◆ **Tugas yang Dikerjakan**: Salin seluruh baris materi di bawah ini tanpa mengubah satu karakter pun.

--*--

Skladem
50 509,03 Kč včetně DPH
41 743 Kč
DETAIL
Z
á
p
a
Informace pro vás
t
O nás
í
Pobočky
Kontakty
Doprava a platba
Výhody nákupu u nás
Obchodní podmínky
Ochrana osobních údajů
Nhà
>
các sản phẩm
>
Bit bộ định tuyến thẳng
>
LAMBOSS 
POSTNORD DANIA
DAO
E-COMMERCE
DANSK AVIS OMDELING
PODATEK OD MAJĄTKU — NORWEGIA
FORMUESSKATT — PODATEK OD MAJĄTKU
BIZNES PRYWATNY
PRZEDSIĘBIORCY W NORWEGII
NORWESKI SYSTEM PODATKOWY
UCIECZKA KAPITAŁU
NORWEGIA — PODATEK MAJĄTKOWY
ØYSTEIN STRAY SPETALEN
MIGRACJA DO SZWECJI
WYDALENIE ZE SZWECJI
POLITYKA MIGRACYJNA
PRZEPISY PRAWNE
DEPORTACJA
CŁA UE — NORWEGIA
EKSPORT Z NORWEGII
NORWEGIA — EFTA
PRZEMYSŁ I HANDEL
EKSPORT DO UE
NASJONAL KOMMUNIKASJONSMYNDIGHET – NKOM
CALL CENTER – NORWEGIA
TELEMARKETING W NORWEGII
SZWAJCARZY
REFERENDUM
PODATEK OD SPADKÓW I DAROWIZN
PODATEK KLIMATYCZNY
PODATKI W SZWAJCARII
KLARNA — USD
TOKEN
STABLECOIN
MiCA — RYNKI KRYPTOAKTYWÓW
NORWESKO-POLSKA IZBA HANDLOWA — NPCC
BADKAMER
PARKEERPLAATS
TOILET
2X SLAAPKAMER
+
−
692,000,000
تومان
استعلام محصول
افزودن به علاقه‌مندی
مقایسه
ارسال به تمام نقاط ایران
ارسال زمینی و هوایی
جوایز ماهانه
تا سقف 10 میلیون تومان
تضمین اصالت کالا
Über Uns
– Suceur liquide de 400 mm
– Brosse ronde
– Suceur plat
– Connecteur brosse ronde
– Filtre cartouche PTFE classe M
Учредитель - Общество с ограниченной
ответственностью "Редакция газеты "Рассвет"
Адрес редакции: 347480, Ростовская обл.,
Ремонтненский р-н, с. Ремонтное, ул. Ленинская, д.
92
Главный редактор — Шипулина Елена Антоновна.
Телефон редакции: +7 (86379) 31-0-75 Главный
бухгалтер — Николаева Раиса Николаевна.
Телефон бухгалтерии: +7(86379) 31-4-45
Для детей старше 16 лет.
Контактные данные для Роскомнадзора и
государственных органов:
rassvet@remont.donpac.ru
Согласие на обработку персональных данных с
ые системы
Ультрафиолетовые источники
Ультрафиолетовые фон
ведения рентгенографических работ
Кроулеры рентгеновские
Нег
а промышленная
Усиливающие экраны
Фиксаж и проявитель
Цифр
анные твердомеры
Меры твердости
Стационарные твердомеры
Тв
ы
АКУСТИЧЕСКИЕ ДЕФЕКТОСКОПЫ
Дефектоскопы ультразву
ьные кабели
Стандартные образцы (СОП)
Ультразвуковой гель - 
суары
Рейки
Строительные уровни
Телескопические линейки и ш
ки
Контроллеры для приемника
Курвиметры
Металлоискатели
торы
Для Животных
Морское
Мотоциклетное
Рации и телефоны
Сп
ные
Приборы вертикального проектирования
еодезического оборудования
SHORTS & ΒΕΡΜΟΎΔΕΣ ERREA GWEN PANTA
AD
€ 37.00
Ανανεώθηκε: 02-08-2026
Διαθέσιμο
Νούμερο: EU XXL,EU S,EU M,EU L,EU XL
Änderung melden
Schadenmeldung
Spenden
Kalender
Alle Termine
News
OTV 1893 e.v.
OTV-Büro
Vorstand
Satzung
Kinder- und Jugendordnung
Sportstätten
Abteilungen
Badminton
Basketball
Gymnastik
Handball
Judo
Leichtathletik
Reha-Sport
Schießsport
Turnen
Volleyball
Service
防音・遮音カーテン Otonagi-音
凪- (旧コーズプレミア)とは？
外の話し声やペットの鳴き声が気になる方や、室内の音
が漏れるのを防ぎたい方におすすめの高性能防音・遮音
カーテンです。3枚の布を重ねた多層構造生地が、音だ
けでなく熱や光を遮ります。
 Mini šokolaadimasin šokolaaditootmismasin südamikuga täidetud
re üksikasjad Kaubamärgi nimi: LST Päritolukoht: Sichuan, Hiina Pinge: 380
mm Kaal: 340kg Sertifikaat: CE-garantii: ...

--*--

◆ **Jawaban yang Diharapkan**:
Skladem
50 509,03 Kč včetně DPH
41 743 Kč
DETAIL
Z
á
p
a
Informace pro vás
t
O nás
í
Pobočky
Kontakty
Doprava a platba
Výhody nákupu u nás
Obchodní podmínky
Ochrana osobních údajů
Nhà
>
các sản phẩm
>
Bit bộ định tuyến thẳng
>
LAMBOSS 
POSTNORD DANIA
DAO
E-COMMERCE
DANSK AVIS OMDELING
PODATEK OD MAJĄTKU — NORWEGIA
FORMUESSKATT — PODATEK OD MAJĄTKU
BIZNES PRYWATNY
PRZEDSIĘBIORCY W NORWEGII
NORWESKI SYSTEM PODATKOWY
UCIECZKA KAPITAŁU
NORWEGIA — PODATEK MAJĄTKOWY
ØYSTEIN STRAY SPETALEN
MIGRACJA DO SZWECJI
WYDALENIE ZE SZWECJI
POLITYKA MIGRACYJNA
PRZEPISY PRAWNE
DEPORTACJA
CŁA UE — NORWEGIA
EKSPORT Z NORWEGII
NORWEGIA — EFTA
PRZEMYSŁ I HANDEL
EKSPORT DO UE
NASJONAL KOMMUNIKASJONSMYNDIGHET – NKOM
CALL CENTER – NORWEGIA
TELEMARKETING W NORWEGII
SZWAJCARZY
REFERENDUM
PODATEK OD SPADKÓW I DAROWIZN
PODATEK KLIMATYCZNY
PODATKI W SZWAJCARII
KLARNA — USD
TOKEN
STABLECOIN
MiCA — RYNKI KRYPTOAKTYWÓW
NORWESKO-POLSKA IZBA HANDLOWA — NPCC
BADKAMER
PARKEERPLAATS
TOILET
2X SLAAPKAMER
+
−
692,000,000
تومان
استعلام محصول
افزودن به علاقه‌مندی
مقایسه
ارسال به تمام نقاط ایران
ارسال زمینی و هوایی
جوایز ماهانه
تا سقف 10 میلیون تومان
تضمین اصالت کالا
Über Uns
– Suceur liquide de 400 mm
– Brosse ronde
– Suceur plat
– Connecteur brosse ronde
– Filtre cartouche PTFE classe M
Учредитель - Общество с ограниченной
ответственностью "Редакция газеты "Рассвет"
Адрес редакции: 347480, Ростовская обл.,
Ремонтненский р-н, с. Ремонтное, ул. Ленинская, д.
92
Главный редактор — Шипулина Елена Антоновна.
Телефон редакции: +7 (86379) 31-0-75 Главный
бухгалтер — Николаева Раиса Николаевна.
Телефон бухгалтерии: +7(86379) 31-4-45
Для детей старше 16 лет.
Контактные данные для Роскомнадзора и
государственных органов:
rassvet@remont.donpac.ru
Согласие на обработку персональных данных с
ые системы
Ультрафиолетовые источники
Ультрафиолетовые фон
ведения рентгенографических работ
Кроулеры рентгеновские
Нег
а промышленная
Усиливающие экраны
Фиксаж и проявитель
Цифр
анные твердомеры
Меры твердости
Стационарные твердомеры
Тв
ы
АКУСТИЧЕСКИЕ ДЕФЕКТОСКОПЫ
Дефектоскопы ультразву
ьные кабели
Стандартные образцы (СОП)
Ультразвуковой гель - 
суары
Рейки
Строительные уровни
Телескопические линейки и ш
ки
Контроллеры для приемника
Курвиметры
Металлоискатели
торы
Для Животных
Морское
Мотоциклетное
Рации и телефоны
Сп
ные
Приборы вертикального проектирования
еодезического оборудования
SHORTS & ΒΕΡΜΟΎΔΕΣ ERREA GWEN PANTA
AD
€ 37.00
Ανανεώθηκε: 02-08-2026
Διαθέσιμο
Νούμερο: EU XXL,EU S,EU M,EU L,EU XL
Änderung melden
Schadenmeldung
Spenden
Kalender
Alle Termine
News
OTV 1893 e.v.
OTV-Büro
Vorstand
Satzung
Kinder- und Jugendordnung
Sportstätten
Abteilungen
Badminton
Basketball
Gymnastik
Handball
Judo
Leichtathletik
Reha-Sport
Schießsport
Turnen
Volleyball
Service
防音・遮音カーテン Otonagi-音
凪- (旧コーズプレミア)とは？
外の話し声やペットの鳴き声が気になる方や、室内の音
が漏れるのを防ぎたい方におすすめの高性能防音・遮音
カーテンです。3枚の布を重ねた多層構造生地が、音だ
けでなく熱や光を遮ります。
 Mini šokolaadimasin šokolaaditootmismasin südamikuga täidetud
re üksikasjad Kaubamärgi nimi: LST Päritolukoht: Sichuan, Hiina Pinge: 380
mm Kaal: 340kg Sertifikaat: CE-garantii: ...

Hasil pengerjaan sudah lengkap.